- Major cult center: Ankuwa, Katapa

= Kataḫḫa =

Hattian and Hittite goddess

Kataḫḫa or Kataḫḫi was a name or title of multiple goddesses worshiped in ancient Anatolia by Hattians and Hittites, with the best known example being the tutelary deity of Ankuwa. It has been proposed that goddesses sharing this name were associated with nature and wildlife.

In Ankuwa, Kataḫḫa was the head of the local pantheon. Goddesses with the same name were also worshiped in Katapa and other nearby settlements. The goddesses of Ankuwa and Katapa additionally appear in diplomatic treaties. The former was also worshiped in Zippalanda, though it is not certain if she was related in any way to the main local deity, the weather god of Zippalanda.

==Name and character==
The theonym Kataḫḫa is derived from the Hattic word katta-, "queen". Multiple writings are attested, for example Ka-taḫ-ḫa, Ka-at-taḫ-ḫa, Ka-taḫ-ga, Ḫa-tág-ga and Ḫa-taḫ-ḫa. In the oldest texts the name was spelled with an i, rather than a, as the final vowel. It could also be represented by the Sumerogram ^{d}MUNUS.LUGAL, which can be translated as "the divine queen". Multiple goddesses from central Anatolia could be referred to with the name Kataḫḫa, with the city goddess of Ankuwa being the best known.

Piotr Taracha proposes that multiple Anatolian goddesses sharing names or titles which can be translated as "queen", Hattian Kataḫḫa or Hittite Ḫaššušara, can all be understood as nature deities linked to wildlife. He also suggests that deities such as Ammamma, Tetešḫapi and Zašḫapuna had similar character.

==Worship==
Kataḫḫa is best attested as the tutelary goddess of the city of Ankuwa. She was also the head of the local pantheon. Maciej Popko has proposed that Ankuwa was located between Hattusa and the Pontic Mountains, but this view is not universally accepted. A text from the reign of Ḫattušili III, KUB 15.1, describes a fire which took place in Ankuwa, and states that the king invoked Kataḫḫa, the "weather god of heaven" and the weather god of Zippalanda to try to stop it, promising each of these deities a silver model of the city and eight sheep as an offering if they will stop it.
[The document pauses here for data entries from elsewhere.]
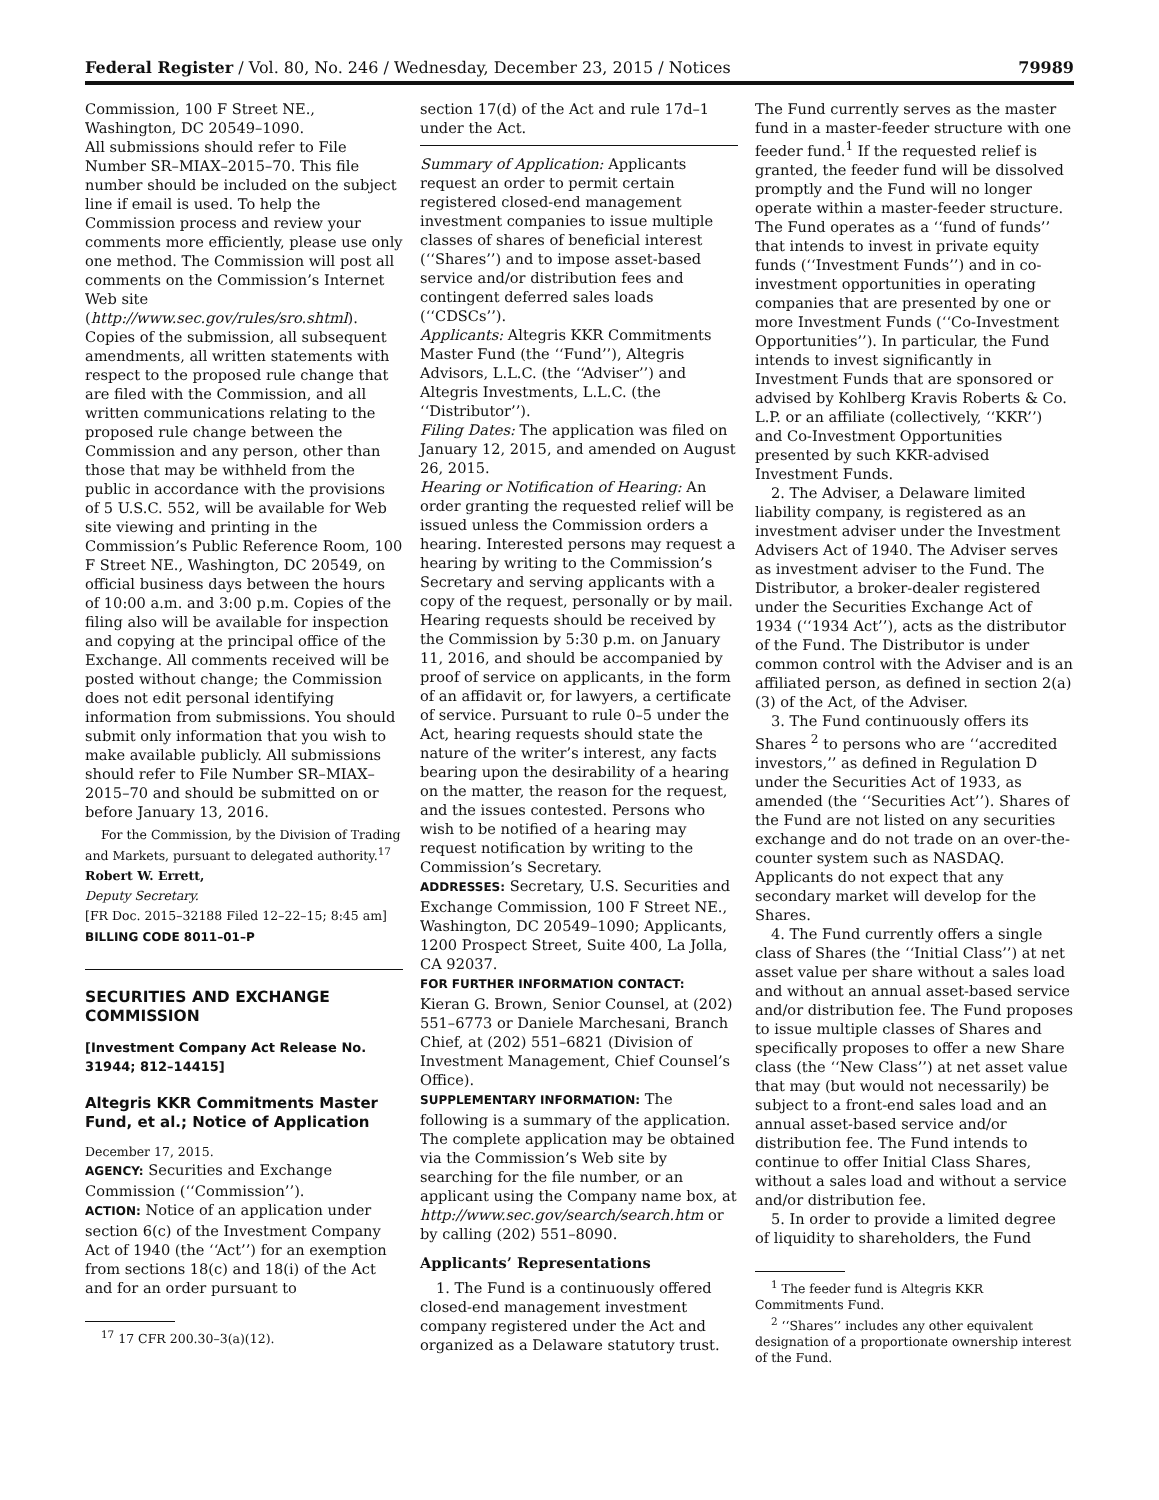Federal Register / Vol. 80, No. 246 / Wednesday, December 23, 2015 / Notices 79989
Commission, 100 F Street NE., Washington, DC 20549–1090.
All submissions should refer to File Number SR–MIAX–2015–70. This file number should be included on the subject line if email is used. To help the Commission process and review your comments more efficiently, please use only one method. The Commission will post all comments on the Commission’s Internet Web site (http://www.sec.gov/rules/sro.shtml). Copies of the submission, all subsequent amendments, all written statements with respect to the proposed rule change that are filed with the Commission, and all written communications relating to the proposed rule change between the Commission and any person, other than those that may be withheld from the public in accordance with the provisions of 5 U.S.C. 552, will be available for Web site viewing and printing in the Commission’s Public Reference Room, 100 F Street NE., Washington, DC 20549, on official business days between the hours of 10:00 a.m. and 3:00 p.m. Copies of the filing also will be available for inspection and copying at the principal office of the Exchange. All comments received will be posted without change; the Commission does not edit personal identifying information from submissions. You should submit only information that you wish to make available publicly. All submissions should refer to File Number SR–MIAX–2015–70 and should be submitted on or before January 13, 2016.
For the Commission, by the Division of Trading and Markets, pursuant to delegated authority.<sup>17</sup>
Robert W. Errett,
Deputy Secretary.
[FR Doc. 2015–32188 Filed 12–22–15; 8:45 am]
BILLING CODE 8011–01–P
SECURITIES AND EXCHANGE COMMISSION
[Investment Company Act Release No. 31944; 812–14415]
Altegris KKR Commitments Master Fund, et al.; Notice of Application
December 17, 2015.
AGENCY: Securities and Exchange Commission (‘‘Commission’’).
ACTION: Notice of an application under section 6(c) of the Investment Company Act of 1940 (the ‘‘Act’’) for an exemption from sections 18(c) and 18(i) of the Act and for an order pursuant to
<sup>17</sup> 17 CFR 200.30–3(a)(12).
section 17(d) of the Act and rule 17d–1 under the Act.
Summary of Application: Applicants request an order to permit certain registered closed-end management investment companies to issue multiple classes of shares of beneficial interest (‘‘Shares’’) and to impose asset-based service and/or distribution fees and contingent deferred sales loads (‘‘CDSCs’’).
Applicants: Altegris KKR Commitments Master Fund (the ‘‘Fund’’), Altegris Advisors, L.L.C. (the ‘‘Adviser’’) and Altegris Investments, L.L.C. (the ‘‘Distributor’’).
Filing Dates: The application was filed on January 12, 2015, and amended on August 26, 2015.
Hearing or Notification of Hearing: An order granting the requested relief will be issued unless the Commission orders a hearing. Interested persons may request a hearing by writing to the Commission’s Secretary and serving applicants with a copy of the request, personally or by mail. Hearing requests should be received by the Commission by 5:30 p.m. on January 11, 2016, and should be accompanied by proof of service on applicants, in the form of an affidavit or, for lawyers, a certificate of service. Pursuant to rule 0–5 under the Act, hearing requests should state the nature of the writer’s interest, any facts bearing upon the desirability of a hearing on the matter, the reason for the request, and the issues contested. Persons who wish to be notified of a hearing may request notification by writing to the Commission’s Secretary.
ADDRESSES: Secretary, U.S. Securities and Exchange Commission, 100 F Street NE., Washington, DC 20549–1090; Applicants, 1200 Prospect Street, Suite 400, La Jolla, CA 92037.
FOR FURTHER INFORMATION CONTACT: Kieran G. Brown, Senior Counsel, at (202) 551–6773 or Daniele Marchesani, Branch Chief, at (202) 551–6821 (Division of Investment Management, Chief Counsel’s Office).
SUPPLEMENTARY INFORMATION: The following is a summary of the application. The complete application may be obtained via the Commission’s Web site by searching for the file number, or an applicant using the Company name box, at http://www.sec.gov/search/search.htm or by calling (202) 551–8090.
Applicants’ Representations
1. The Fund is a continuously offered closed-end management investment company registered under the Act and organized as a Delaware statutory trust.
The Fund currently serves as the master fund in a master-feeder structure with one feeder fund.<sup>1</sup> If the requested relief is granted, the feeder fund will be dissolved promptly and the Fund will no longer operate within a master-feeder structure. The Fund operates as a ‘‘fund of funds’’ that intends to invest in private equity funds (‘‘Investment Funds’’) and in co-investment opportunities in operating companies that are presented by one or more Investment Funds (‘‘Co-Investment Opportunities’’). In particular, the Fund intends to invest significantly in Investment Funds that are sponsored or advised by Kohlberg Kravis Roberts & Co. L.P. or an affiliate (collectively, ‘‘KKR’’) and Co-Investment Opportunities presented by such KKR-advised Investment Funds.
2. The Adviser, a Delaware limited liability company, is registered as an investment adviser under the Investment Advisers Act of 1940. The Adviser serves as investment adviser to the Fund. The Distributor, a broker-dealer registered under the Securities Exchange Act of 1934 (‘‘1934 Act’’), acts as the distributor of the Fund. The Distributor is under common control with the Adviser and is an affiliated person, as defined in section 2(a)(3) of the Act, of the Adviser.
3. The Fund continuously offers its Shares <sup>2</sup> to persons who are ‘‘accredited investors,’’ as defined in Regulation D under the Securities Act of 1933, as amended (the ‘‘Securities Act’’). Shares of the Fund are not listed on any securities exchange and do not trade on an over-the-counter system such as NASDAQ. Applicants do not expect that any secondary market will develop for the Shares.
4. The Fund currently offers a single class of Shares (the ‘‘Initial Class’’) at net asset value per share without a sales load and without an annual asset-based service and/or distribution fee. The Fund proposes to issue multiple classes of Shares and specifically proposes to offer a new Share class (the ‘‘New Class’’) at net asset value that may (but would not necessarily) be subject to a front-end sales load and an annual asset-based service and/or distribution fee. The Fund intends to continue to offer Initial Class Shares, without a sales load and without a service and/or distribution fee.
5. In order to provide a limited degree of liquidity to shareholders, the Fund
<sup>1</sup> The feeder fund is Altegris KKR Commitments Fund.
<sup>2</sup> ‘‘Shares’’ includes any other equivalent designation of a proportionate ownership interest of the Fund.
In treaties, Kataḫḫa of Ankuwa appears as one of the members of a group referred to as "queen goddesses" in Hittitology, which also includes Ḫuwaššanna of Ḫupišna, Ḫantitaššu of Ḫurma, Abara of Šamuḫa, ^{d}ŠARRAT of Katapa, Ammamma of Taḫurpa, Ḫallara of Dunna, Tapišuwa of Išḫupitta, ^{d}BELTI, Kuniywanni of Landa and ^{d}NIN.PISAN.PISAN of Kinza. According to Oğuz Soysal it can be assumed the goddess of Katapa can also be identified as a local form of Kataḫḫa. This city, as well as two further cult centers of Kataḫḫa, Šalampa and Tawiniya, were located in the proximity of Ankuwa. Furthermore, the goddess bearing this name associated with Ankuwa was venerated in Zippalanda as well. The two cities shared close religiously motivated ties with each other. However, it remains uncertain what, if any, relation existed between Kataḫḫa of Ankuwa and the weather god of Zippalanda, and while it has been proposed both that they were viewed as a couple or as a mother and son, neither view found universal acceptance among Hittitologists. A sanctuary dedicated to Kataḫḫa also existed in Hattusa. Additionally, she was worshiped during a festival of Telipinu held in Ḫanḫana and Kašḫa.

A festival focused on Kataḫḫa is described in the text CTH 633. It was referred to with the term ḫaššumaš (often translated as "procreation" or "begotten"), and seemingly took place in both Hattusa and Ankuwa. The opening ceremony likely took place in the temple of Kataḫḫa in the former of the two cities. It had to be performed by the king, but a prince (DUMU.LUGAL) presided over most of the ritual activities. In an early study of the available sources, Hans Gustav Güterbock proposed that it might have served as an initiation into adulthood for a young member of the royal family, but this interpretation has been challenged by Ada Taggar-Cohen, who argues it was instead an example of state religion, and that its goal was simply to acquire the favor of a specific local deity for the ruler.